La vie végétale : l’art du bricolage (2)
Homéostasie, auto-organisation et ADN dotent donc la vie végétale d’un nouveau moteur et de nouvelles colles qui complètent celles de la matière inerte. Voilà l’origine de ce que Spinoza appelle le conatus, cette capacité à non seulement survivre, mais à se développer et grandir : « Chaque chose, autant qu'il est en elle, s'efforce de persévérer dans son être. L'effort par lequel toute chose tend à persévérer dans son être n'est rien de plus que l'essence actuelle de cette chose. »
Mais comment cette propension du vivant à propager son nouvel ordre et répandre son ADN est-elle compatible avec la sacro-sainte loi de l’entropie ? N’y a-t-il pas une contradiction entre les deux ?
Si l’on en reste à la loi de l’entropie comme celle de l’accroissement du désordre, oui, la contradiction est manifeste : la vie avale le désordre des molécules qui l’entourent, et grandit en les transformant en une structure ordonnée. Malgré les aléas de ce qui l’environne, elle est capable de maintenir les équilibres internes, de suivre durablement les mêmes objectifs, et, grâce à l’ADN, de passer au travers le temps. Le développement de la vie est donc incontestablement créateur d’ordre.

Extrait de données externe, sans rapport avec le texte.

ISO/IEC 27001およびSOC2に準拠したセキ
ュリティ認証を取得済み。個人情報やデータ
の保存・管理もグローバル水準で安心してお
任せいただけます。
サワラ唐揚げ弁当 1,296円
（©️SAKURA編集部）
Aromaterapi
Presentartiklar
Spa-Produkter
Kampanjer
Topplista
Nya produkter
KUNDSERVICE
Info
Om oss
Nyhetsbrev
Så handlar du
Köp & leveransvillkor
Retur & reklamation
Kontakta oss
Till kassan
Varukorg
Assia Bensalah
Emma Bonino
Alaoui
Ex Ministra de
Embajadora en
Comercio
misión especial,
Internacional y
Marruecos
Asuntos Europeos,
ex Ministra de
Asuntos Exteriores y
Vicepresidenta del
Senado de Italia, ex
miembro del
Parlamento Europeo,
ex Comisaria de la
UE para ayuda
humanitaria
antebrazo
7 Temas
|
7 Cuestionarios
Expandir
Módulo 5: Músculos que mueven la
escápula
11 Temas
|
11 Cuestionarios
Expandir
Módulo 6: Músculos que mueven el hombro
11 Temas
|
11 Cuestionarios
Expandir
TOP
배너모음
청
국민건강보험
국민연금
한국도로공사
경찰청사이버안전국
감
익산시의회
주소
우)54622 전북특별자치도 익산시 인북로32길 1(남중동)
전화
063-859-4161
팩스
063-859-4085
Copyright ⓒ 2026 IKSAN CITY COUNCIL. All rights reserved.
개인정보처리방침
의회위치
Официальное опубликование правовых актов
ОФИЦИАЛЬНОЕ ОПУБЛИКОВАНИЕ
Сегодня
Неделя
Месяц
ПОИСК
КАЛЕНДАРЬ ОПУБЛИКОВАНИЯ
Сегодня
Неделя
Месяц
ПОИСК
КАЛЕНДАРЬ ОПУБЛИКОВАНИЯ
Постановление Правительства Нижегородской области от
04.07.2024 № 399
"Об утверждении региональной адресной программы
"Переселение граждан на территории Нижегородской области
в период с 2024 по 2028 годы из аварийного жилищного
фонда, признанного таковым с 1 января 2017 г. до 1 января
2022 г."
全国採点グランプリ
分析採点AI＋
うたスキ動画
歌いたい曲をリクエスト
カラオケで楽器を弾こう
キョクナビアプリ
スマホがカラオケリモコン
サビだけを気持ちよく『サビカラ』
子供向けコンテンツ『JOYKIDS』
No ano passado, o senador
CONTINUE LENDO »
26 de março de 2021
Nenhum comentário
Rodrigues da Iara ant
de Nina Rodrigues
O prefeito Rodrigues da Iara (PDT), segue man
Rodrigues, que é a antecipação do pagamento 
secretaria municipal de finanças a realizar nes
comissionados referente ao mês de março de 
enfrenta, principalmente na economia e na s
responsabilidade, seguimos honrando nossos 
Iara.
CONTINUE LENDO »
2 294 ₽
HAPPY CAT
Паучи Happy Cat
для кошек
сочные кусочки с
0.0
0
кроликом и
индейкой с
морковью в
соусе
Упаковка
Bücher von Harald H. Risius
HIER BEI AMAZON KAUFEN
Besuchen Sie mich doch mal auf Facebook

Aussi les penseurs de l’entropie comme loi de l’accroissement du désordre ont-ils inventé la néguentropie qui serait une nouvelle loi du vivant qui l’autoriserait à « remonter » l’entropie : la vie transformerait le désordre en information. Il y aurait donc deux logiques : celle de la matière inerte qui suivrait celle de l’entropie et accroîtrait le désordre, celle du vivant qui, ajoutant de l’information, créerait de l’ordre. Un concept compliqué et jamais justifié, mais nécessaire à l’explicitation de la cohabitation de fonction d’ordre et de désordre.
Mais si l’on reformule la loi de l’entropie comme la loi de l’accroissement de l’incertitude, la question se pose dans des termes complètement différents : l’apparition de l’ordre généré par la vie ne pose problème que s’il réduit l’incertitude. Ou formulé autrement : l’apparition de la vie a-t-elle été un facteur de réduction ou d’accroissement de l’incertitude ? Le monde du vivant est-il plus ou moins prévisible que celui de la matière inerte ?
La réponse est évidemment que la vie apporte plus d’aléas et d’imprévisibilités : c’est un système ordonné, mais il est infiniment plus difficile d’anticiper l’évolution d’une structure vivante que celle d’une structure inerte.